1. that it was encouraged by afferents,
2. that it was at the alar/basal plate boundary and that there was an intrinsic repulsive factor at that point that caused the turn
3. that there was a chemotactic factor produced by either the rhombomere in which the exit point is contained or by the exit point itself
4. that there was something about the r3 and r5 rhombomeres that signalled to the nerves that they needed to turn up
5. that the boundary at which they turned (the lateral motor boundary) had a repulsive factor (not that it was the alar/basal plate boundary because I don't know that yet)
I talked to Fabiana around lunch and she suggested that I increase the 'resolution' of my question by actually dying different peripheral nerves of the same bigger nerve (eg V2 and V3 with DIO vs V1 with DiI of the trigeminal nerve) and then look at the arrangement of the cell bodies within the hindbrain that correlate to each peripheral nerve. Her feeling was that although the cell bodies were highly organised into their discrete bundles in the adult, they were not like this in the embryo and were infact all mixed up. I could then analyse the trajectory of the turn that the different axons make and see if there is any reason to believe that neurons that contributed to different peripheral nerves, moved in a different way to other peripheral nerves.
In this way, I am still going to be answering my question of what could be a mechanism by which Branchiomotorneurons (BMN) leave the hindbrain but through a more specific hypothesis.

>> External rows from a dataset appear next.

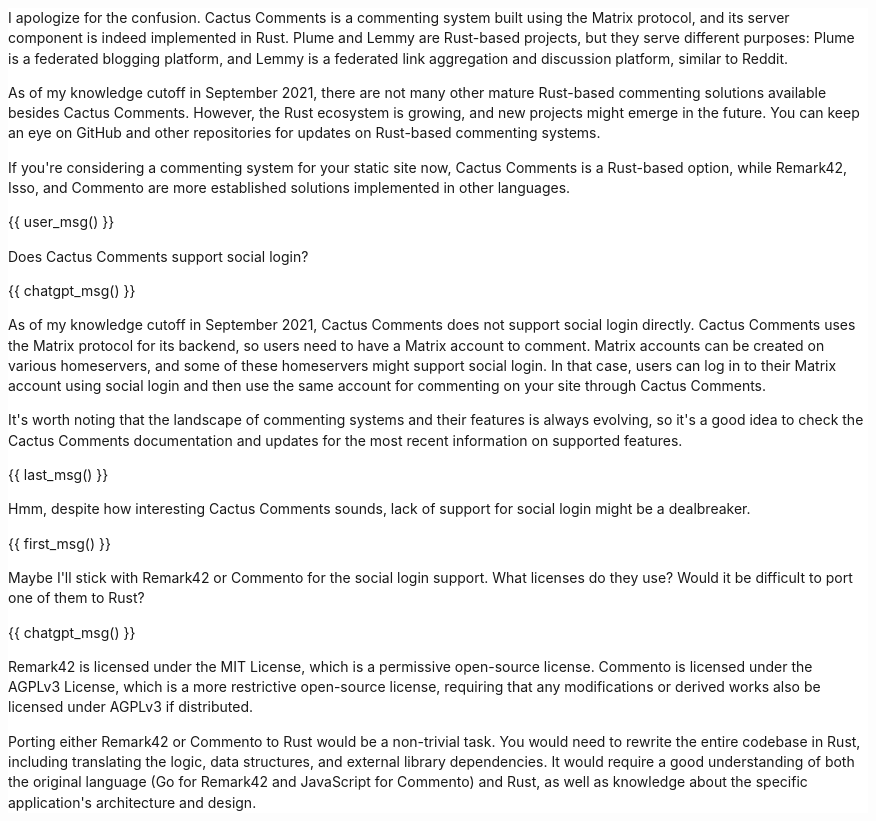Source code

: I apologize for the confusion. Cactus Comments is a commenting system built
using the Matrix protocol, and its server component is indeed implemented in
Rust. Plume and Lemmy are Rust-based projects, but they serve different
purposes: Plume is a federated blogging platform, and Lemmy is a federated link
aggregation and discussion platform, similar to Reddit.

As of my knowledge cutoff in September 2021, there are not many other mature
Rust-based commenting solutions available besides Cactus Comments. However, the
Rust ecosystem is growing, and new projects might emerge in the future. You can
keep an eye on GitHub and other repositories for updates on Rust-based
commenting systems.

If you're considering a commenting system for your static site now, Cactus
Comments is a Rust-based option, while Remark42, Isso, and Commento are more
established solutions implemented in other languages.

{{ user_msg() }}

Does Cactus Comments support social login?

{{ chatgpt_msg() }}

As of my knowledge cutoff in September 2021, Cactus Comments does not support
social login directly. Cactus Comments uses the Matrix protocol for its
backend, so users need to have a Matrix account to comment. Matrix accounts can
be created on various homeservers, and some of these homeservers might support
social login. In that case, users can log in to their Matrix account using
social login and then use the same account for commenting on your site through
Cactus Comments.

It's worth noting that the landscape of commenting systems and their features
is always evolving, so it's a good idea to check the Cactus Comments
documentation and updates for the most recent information on supported
features.

{{ last_msg() }}

Hmm, despite how interesting Cactus Comments sounds, lack of support for social
login might be a dealbreaker.

{{ first_msg() }}

Maybe I'll stick with Remark42 or Commento for the social login support.  What
licenses do they use?  Would it be difficult to port one of them to Rust?

{{ chatgpt_msg() }}

Remark42 is licensed under the MIT License, which is a permissive open-source
license. Commento is licensed under the AGPLv3 License, which is a more
restrictive open-source license, requiring that any modifications or derived
works also be licensed under AGPLv3 if distributed.

Porting either Remark42 or Commento to Rust would be a non-trivial task. You
would need to rewrite the entire codebase in Rust, including translating the
logic, data structures, and external library dependencies. It would require a
good understanding of both the original language (Go for Remark42 and
JavaScript for Commento) and Rust, as well as knowledge about the specific
application's architecture and design.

This afternoon I dissected a stage 26 embryo and dyed the 2 different branches of the trigeminal nerve different colours. That will be exciting to see tomorrow if I can get two different coloured axons within the same rhombomere in the hindbrain! Hope it works out
Also, serendipitously, Martin Wild, a colleague of Fabiana's (and mine I guess) alerted her to an article about the segregation of the trigeminal nerve components in the hindbrain in a stage 33 chicken embryo, showing that the cell bodies were organised and clustered together with the neurons that would end up in the same peripheral nerve as them. So it will be interesting to see if I can observe the process (by doing different stages and reconstructing a time series) of the cells going from less arranged to moving into discrete bundles that correspond to their future peripheral nerve.